Introduction
The Distributed File System is used to build a hierarchical view of multiple file servers and shares on the network. Instead of having to think of a specific machine name for each set of files, the user will only have to remember one name; which will be the 'key' to a list of shares found on multiple servers on the network. Think of it as the home of all file shares with links that point to one or more servers that actually host those shares. DFS has the capability of routing a client to the closest available file server by using Active Directory site metrics. It can also be installed on a cluster for even better performance and reliability. Medium to large sized organizations are most likely to benefit from the use of DFS - for smaller companies it is simply not worth setting up since an ordinary file server would be just fine.
Understanding the DFS Terminology
It is important to understand the new concepts that are part of DFS. Below is an definition of each of them.
Dfs root: You can think of this as a share that is visible on the network, and in this share you can have additional files and folders.

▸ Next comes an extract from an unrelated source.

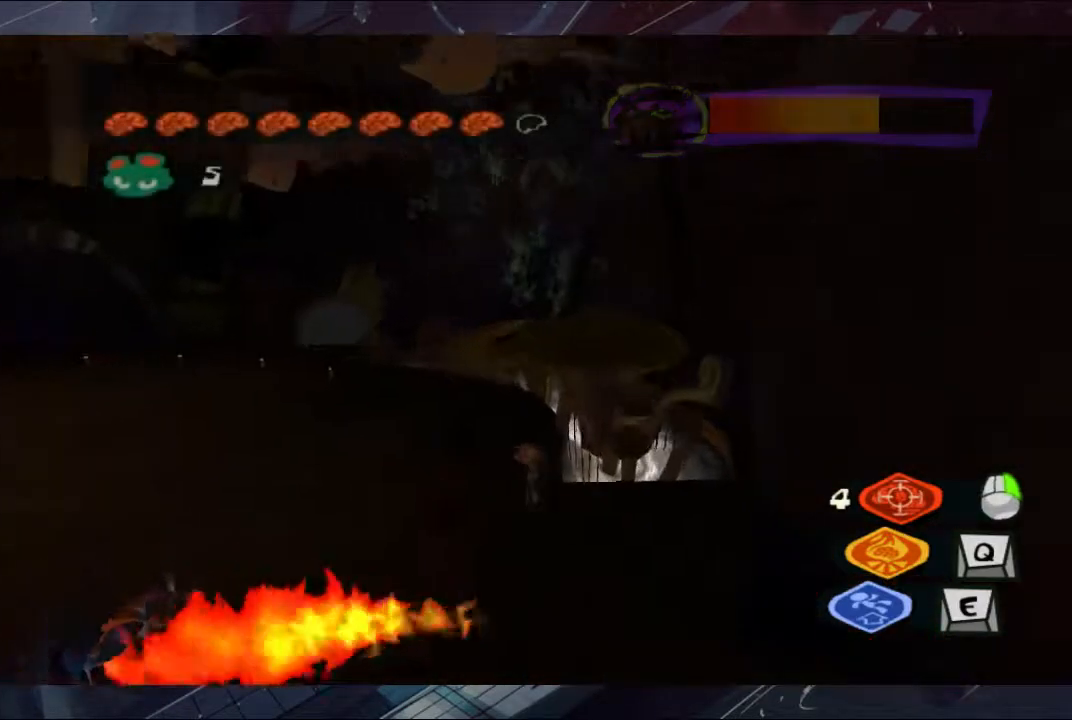
{"dt_ms": 500, "buttons": [], "left_stick": "up", "right_stick": "center", "button_events": []}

Dfs link: A link is another share somewhere on the network that goes under the root. When a user opens this link they will be redirected to a shared folder.
Dfs target (or replica): This can be referred to as either a root or a link. If you have two identical shares, normally stored on different servers, you can group them together as Dfs Targets under the same link.
The image below shows the actual folder structure of what the user sees when using DFS and load balancing.
Figure 1: The actual folder structure of DFS and load balancing
Windows 2003 offers a revamped version of the Distributed File System found in Windows 2000, which has been improved to better performance and add additional fault tolerance, load balancing and reduced use of network bandwidth. It also comes with a powerful set of command-line scripting tools which can be used to make administrative backup and restoration tasks of the DFS namespaces easier. The client windows operating system consists of a DFS client which provides additional features as well as caching.
Setting Up and Configuring DFS
The Distributed File System console is installed by default with Windows 2003 and can be found in the administrative tools folder. To open, press Start > Programs > Administrative Tools > Distributed File System or in the Control Panel, open the Administrative Tools folder and click on the Distributed File System icon. This will open the management console where all the configuration takes place.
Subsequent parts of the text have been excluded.